The first two weeks of GSoC has gone by, and it’s time for another blog post! It’s been exciting so far, to work on VisPy and figure out what needs to be done, and how I need to approach it.
A high level overview of these two weeks was basically figuring out where everything should fit in properly, and gently getting everything into shape.
SceneGraph and Plotting
We’re waiting on a huge pull request to pass through - this one rewrites the entire
Scenegraph system in VisPy. This is critical for my goal of plotting, so I’ll be tasked with helping this one along. Once it pushes through, I can start implementing the plotting part of my project goal.
In the meanwhile, the discussion about the plotting API got very lively, where the different API styles were discussed. While I was inclined to use the Grammar of Graphics style API in the beginning, I can now see that it might be impractical in the real-world, where API usability is sadly trumped by beauty. Therefore, we decided to go with the familiar
manipulatable style API rather than the stylistically different Grammar of graphics style API. However, all is not lost :) The GoG style API can still be implement over the regular API, although I suppose that falls into the cabinet of “future work”

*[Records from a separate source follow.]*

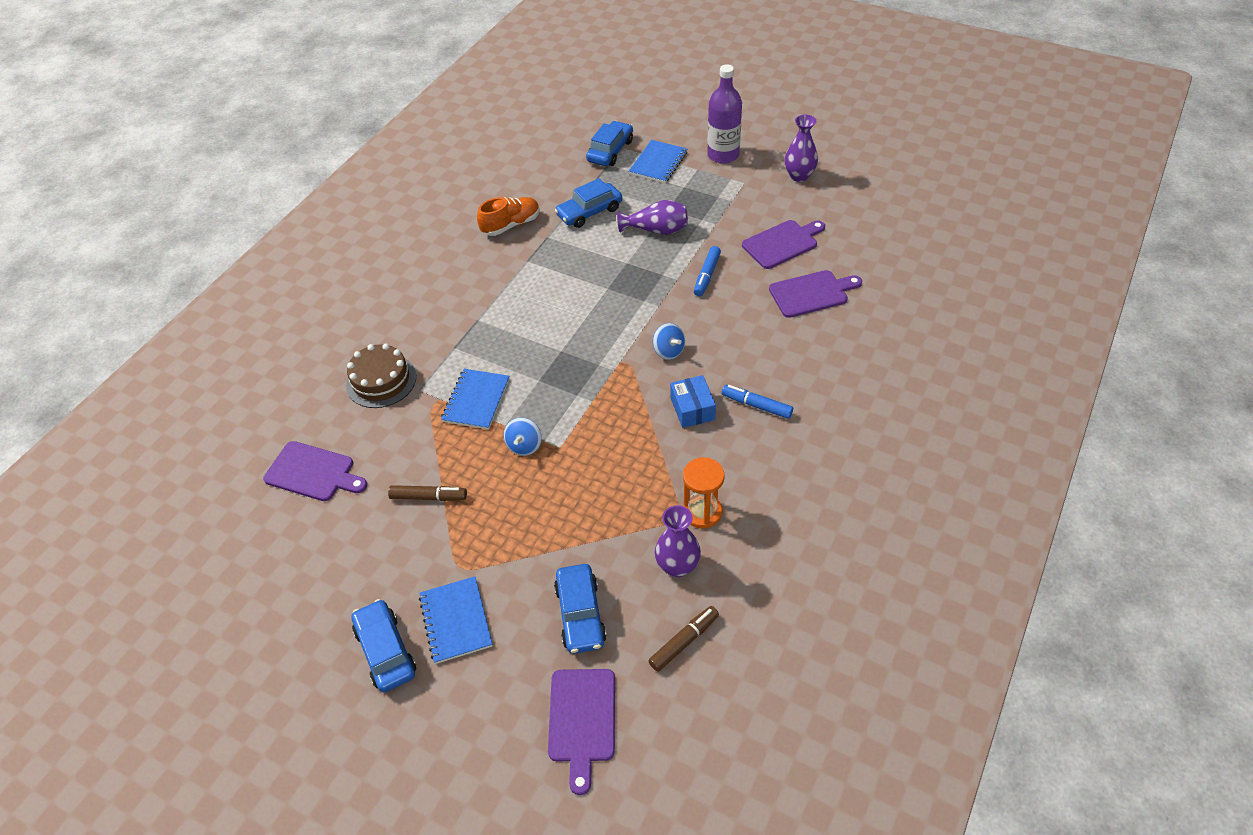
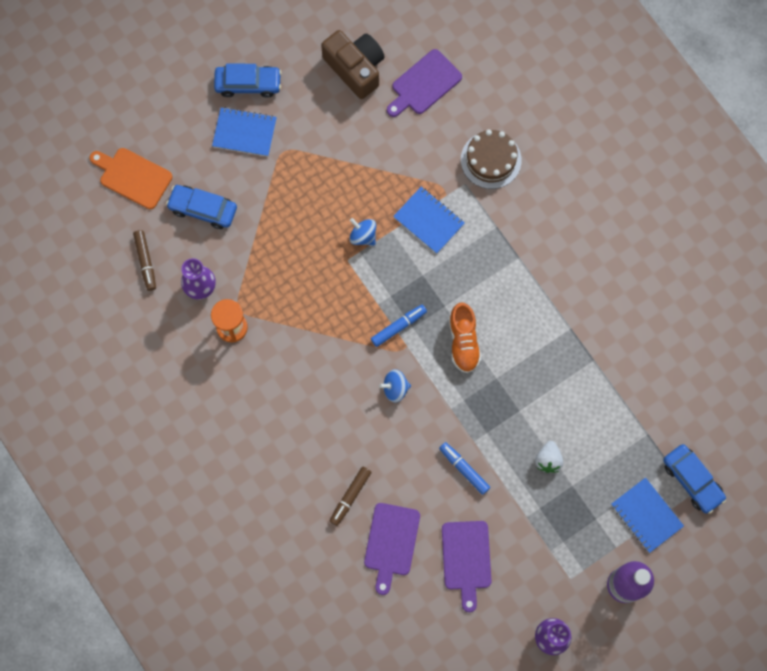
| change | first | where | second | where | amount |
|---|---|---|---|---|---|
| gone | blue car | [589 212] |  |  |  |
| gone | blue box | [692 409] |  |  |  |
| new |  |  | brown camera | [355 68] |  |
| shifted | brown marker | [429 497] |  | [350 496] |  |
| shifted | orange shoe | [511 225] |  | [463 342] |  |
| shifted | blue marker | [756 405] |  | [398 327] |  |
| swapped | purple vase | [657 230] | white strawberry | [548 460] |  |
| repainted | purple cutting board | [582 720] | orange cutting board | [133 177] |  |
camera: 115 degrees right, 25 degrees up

Vispy performance in Interactive Mode
There used to be a severe performance hit on running Vispy code in interactive mode (
python -i <filename>).
The issue was caused because the Vispy main loop would sleep on idle to reduce CPU usage when run inside an interpreter. However, it was sleeping for much longer than needed, which caused a signifiant drop in FPS.
The fix was to modify the sleep time to get an ideal compromise between sleep versus rendering, which was fixed in this pull request
I’ve also been implementing a
ColorBar visual for VisPy, that’s useful to show color information to the user (and will be integrated into the plotting API later). While doing this, I found a bug with the
TextVisual system, which resizes text objects that have two or more strings attached to them. It’s still open, and we’re unsure as to why this is
happening. I’ll be taking a harder look at this next week, as well Eric.
Vispy, IPython and WebGL
There was also some discussion of the WebGL backend that VisPy has - allowing it to be integrated into IPython notebooks (this is super cool, since it lets you write VisPy code and have it execute in-browser, just like matplotlib does). It’s still in its infancy, but I’ve been thinking of helping around with that a bit, since it seems really awesome to use and toy around with.
We had a discussion on whether the WebGL backend should automatically load if you’re using VisPy in an
IPython notebook so you automatically get embeddable visualizations. The decision was to make it an opt-in feature in the form of an
IPython extension. I’ve begun work on this, and will hopefully be merged by tomorrow or day after.
This needed a little bit of a code change in the
vispy.test modules as well, since the code for testing had to be upgraded. It needs to now check for the existence of IPython and only then run the test cases.
Travis CI and
AppVeyor had to be changed so they install IPython in the test machines.
All of these changes combined should lay down a stable foundation to work on Vispy’s IPython integration.
Other minor things include cleaning up some code, fixing a few documentation bugs here and there, and little things like that.
The plan for the next week is to help finish off the
SceneGraph and start work on the
vispy.plot library, so we can get a high-level plotting interface.